Letter to Community Regarding School Safety & Security

Dear Parents/Guardians,

Last night, we went to sleep thinking about yet another community that met with the horror of a school shooting. We are again seeing children running in terror from a place that, next to their own homes, should be the safest place they go. The community and families of Parkland, Florida and around the country are in our collective thoughts as they deal with the trauma and impact school shootings cause.

The District's top priority is the safety, security and well-being of all students and staff. LMSD administrators have been working with county authorities on emergency safety simulations and reinforcing our preparations in recent years. The District realizes that despite all of the steps taken, we are not immune and must all remain vigilant.

──────

TASK INSTRUCTIONS -
1. Restate the stretch of the school safety letter from "Last night, we" through "all remain vigilant.", swapping "vigilant" for "alert".
2. Put the taxonomy records in the stretch from the line containing "order: Asterales" through the line containing "common name: Yarrow" into a two-column CSV with the headers rank and name. Give one row per record, with the rank text and its answer each in a single quoted field and any line breaks replaced by spaces.
The school safety letter has no connection to the records.

(Stored records)
──────

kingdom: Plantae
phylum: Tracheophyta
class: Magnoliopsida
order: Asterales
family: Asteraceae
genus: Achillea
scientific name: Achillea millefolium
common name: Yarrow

──────

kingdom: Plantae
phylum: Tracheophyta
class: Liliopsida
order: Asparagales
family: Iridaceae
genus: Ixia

──────

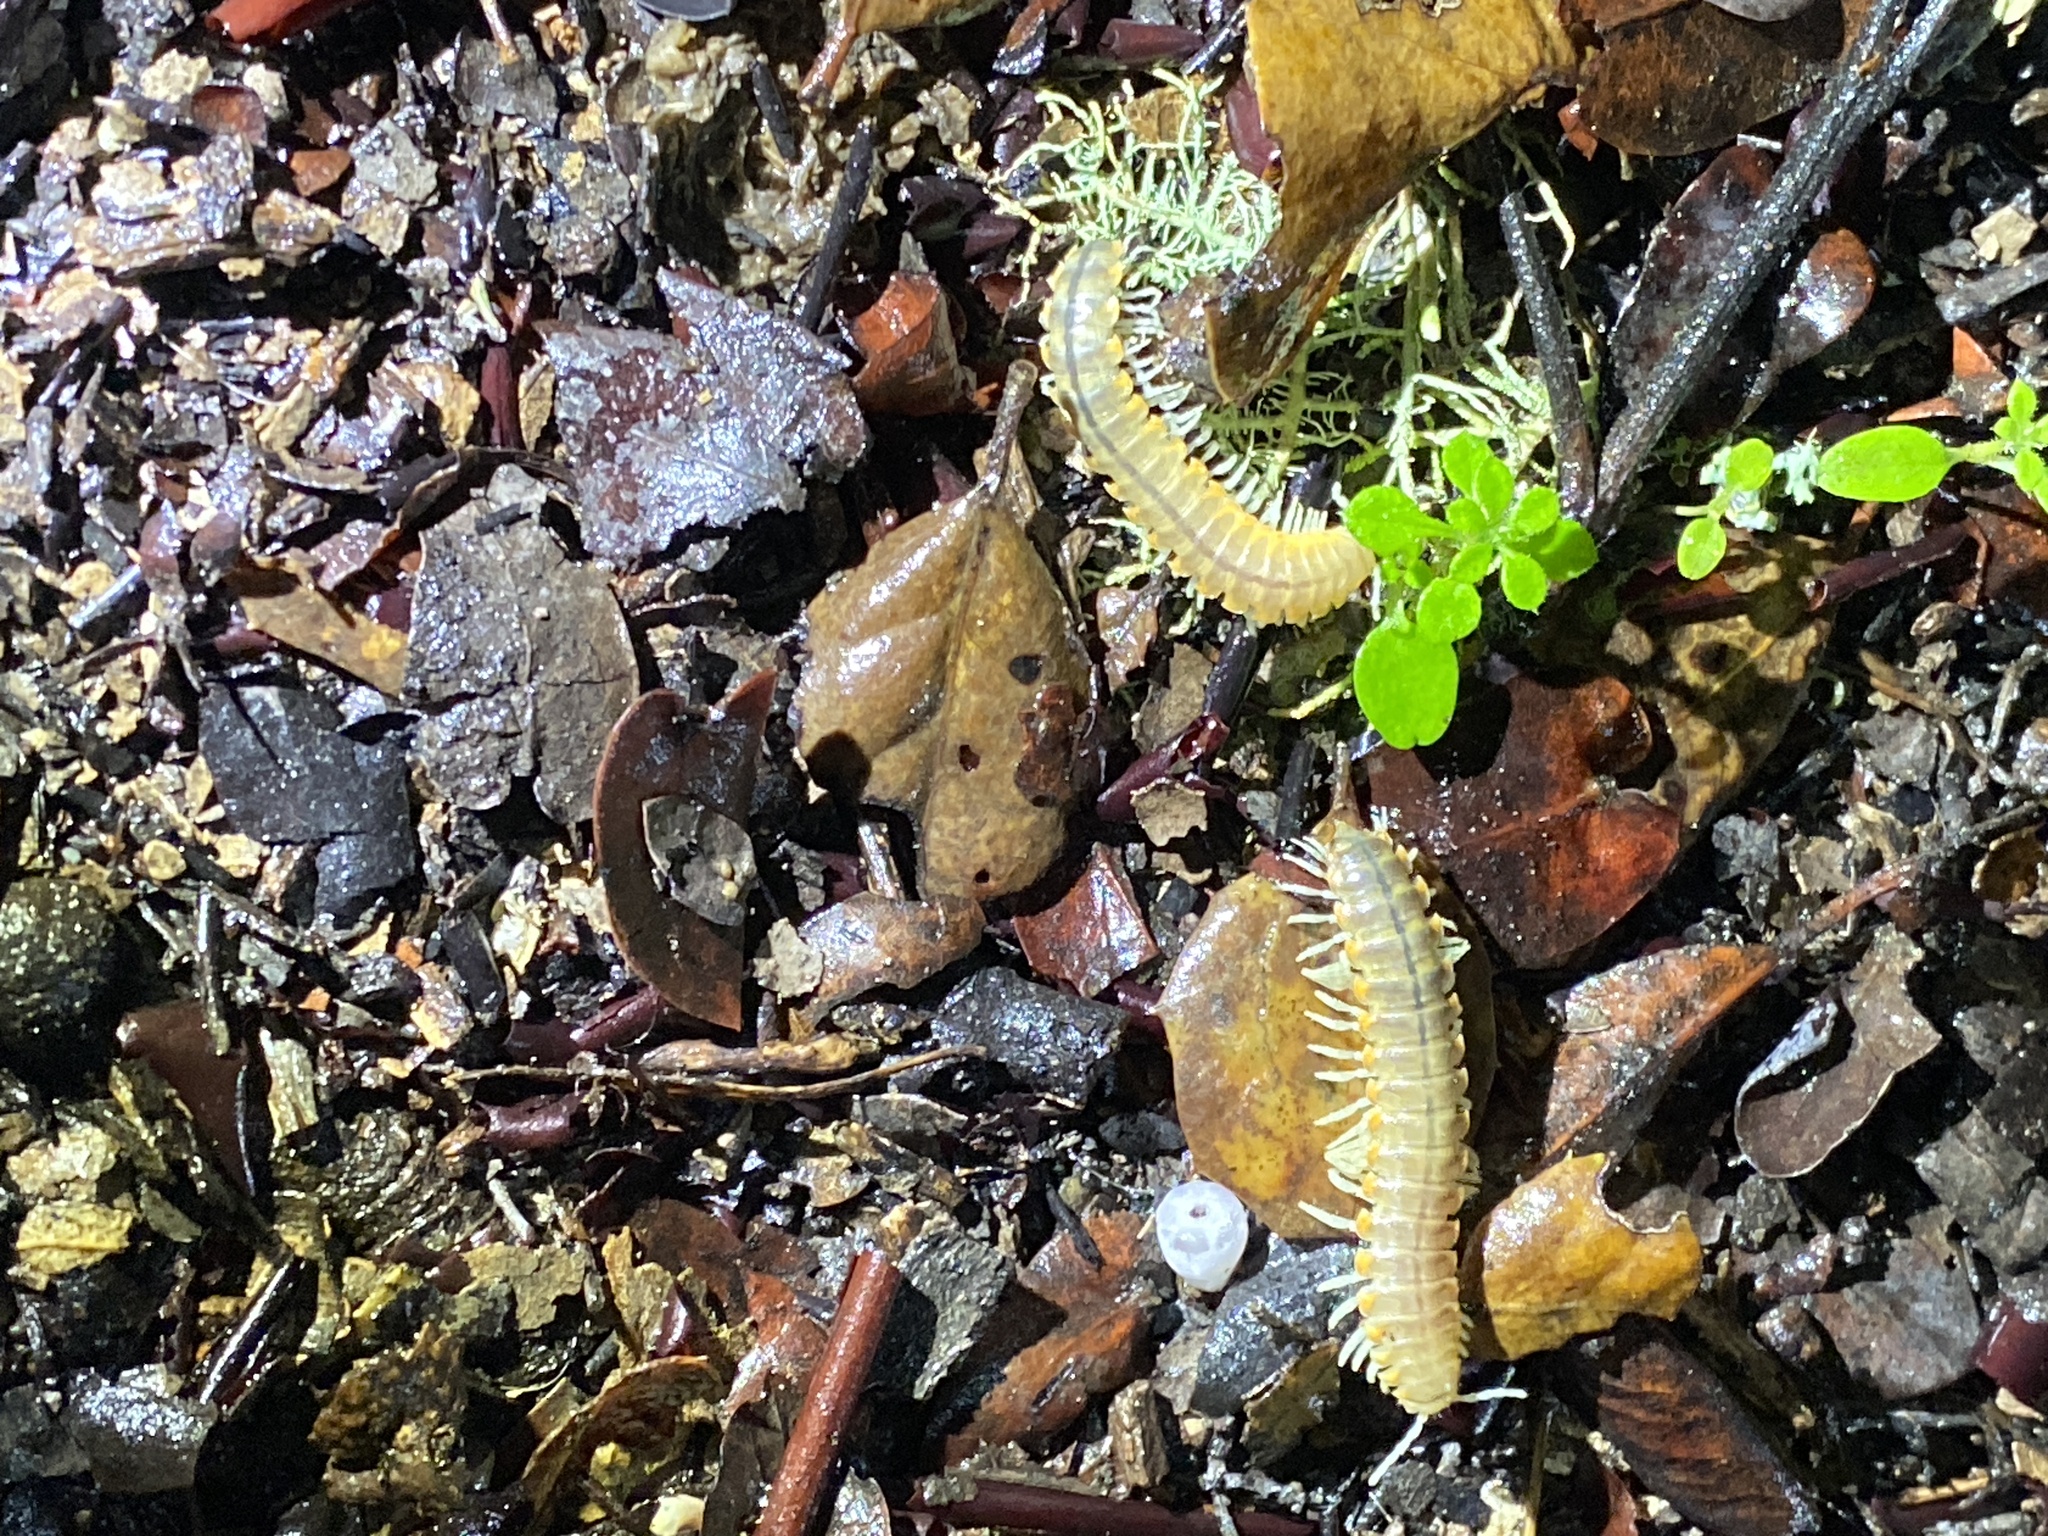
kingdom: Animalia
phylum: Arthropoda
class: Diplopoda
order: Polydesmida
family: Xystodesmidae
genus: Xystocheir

──────

SET OF ANSWERS -
1.
Last night, we went to sleep thinking about yet another community that met with the horror of a school shooting. We are again seeing children running in terror from a place that, next to their own homes, should be the safest place they go. The community and families of Parkland, Florida and around the country are in our collective thoughts as they deal with the trauma and impact school shootings cause.

The District's top priority is the safety, security and well-being of all students and staff. LMSD administrators have been working with county authorities on emergency safety simulations and reinforcing our preparations in recent years. The District realizes that despite all of the steps taken, we are not immune and must all remain alert.

2.
rank,name
"order:","Asterales"
"family:","Asteraceae"
"genus:","Achillea"
"scientific name:","Achillea millefolium"
"common name:","Yarrow"